İçimden ağlayarak sığındım ezel Yâr’e,
Gezerken gaflet ile dönüp ardıma baktım.
Gözyaşımla derdimi yolladım özel Yâr’e,
Nimetleri görmedim kendimi boşa yaktım

Bir kuvvetli ışık mı; ışığın demeti mi,
Göze güzel gösterir şu muhteşem doğayı?
Ve güllerin rengi mi ve Rabbin himmeti mi,
Tılsımıyla ışıtır gökte yıldızı, ayı?

Kaynak nedir anlasa, şaşkın, avare şair;
Böyle pervasız olup, gerinir miydi?
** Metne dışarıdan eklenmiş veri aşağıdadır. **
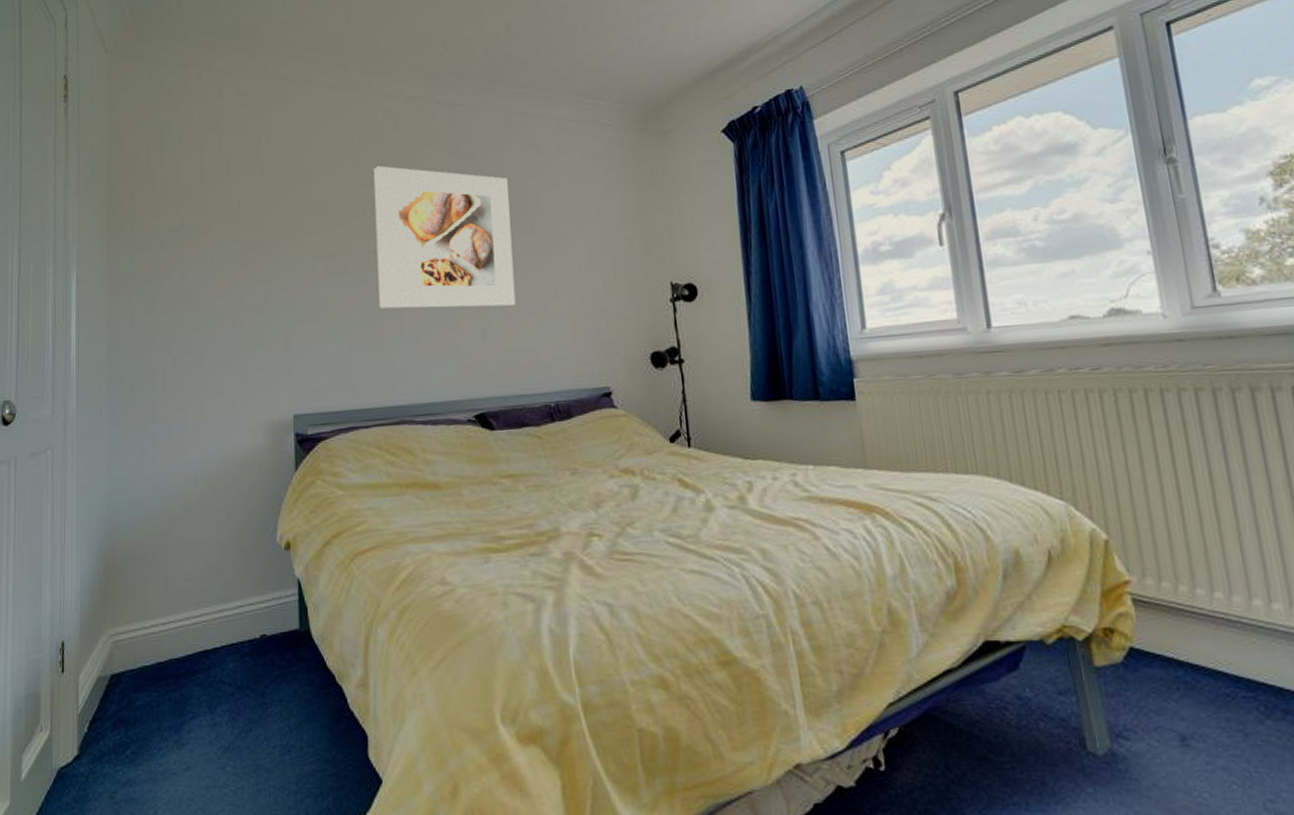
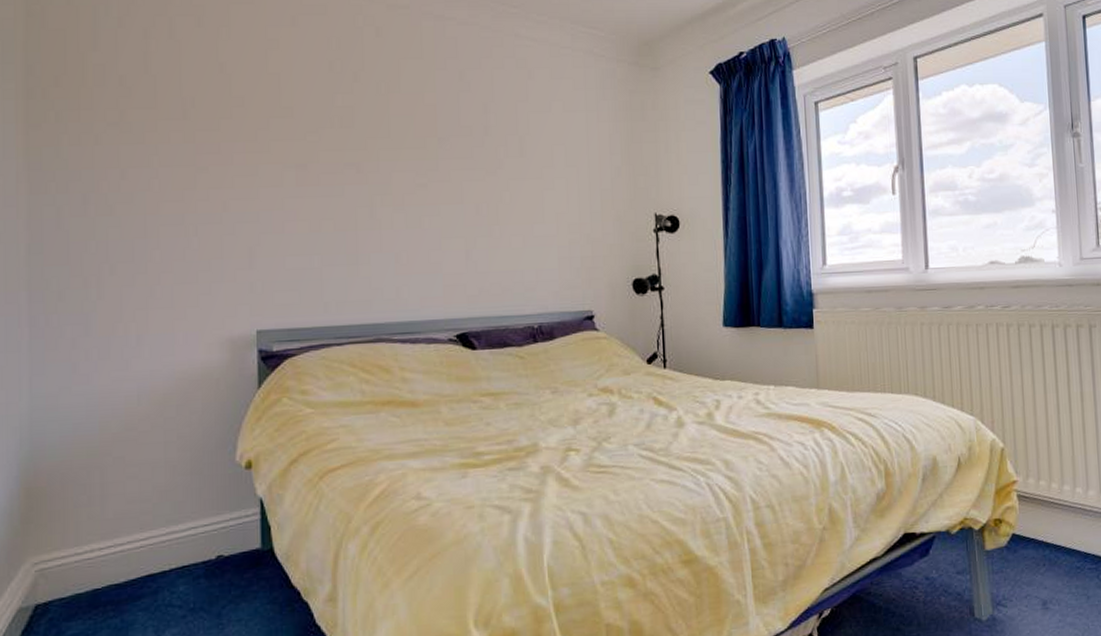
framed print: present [373,165,516,309] -> none [351,73,502,229]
Hâşâ;
Kendini “yapan sanıp”, şirke batmazdı, sair
Yollara da düşmeden, aklı alırdı başa.

Denizler kâfi gelmez O’nun eserlerini,
Tasavvurda, tasvirde bütün algılarıyla,
Gözden beyne yollayıp, soyut seferlerini,
Beşer asla anlamaz çürük bulgularıyla.

Çığlık çığlık martılar dans ederken yunuslar,
Yaratanın izine bakarak geçer ömür.
Bir zerrenin içine sığarken okyanuslar,
Bin yıl beklese yerde elmasa dönmez kömür.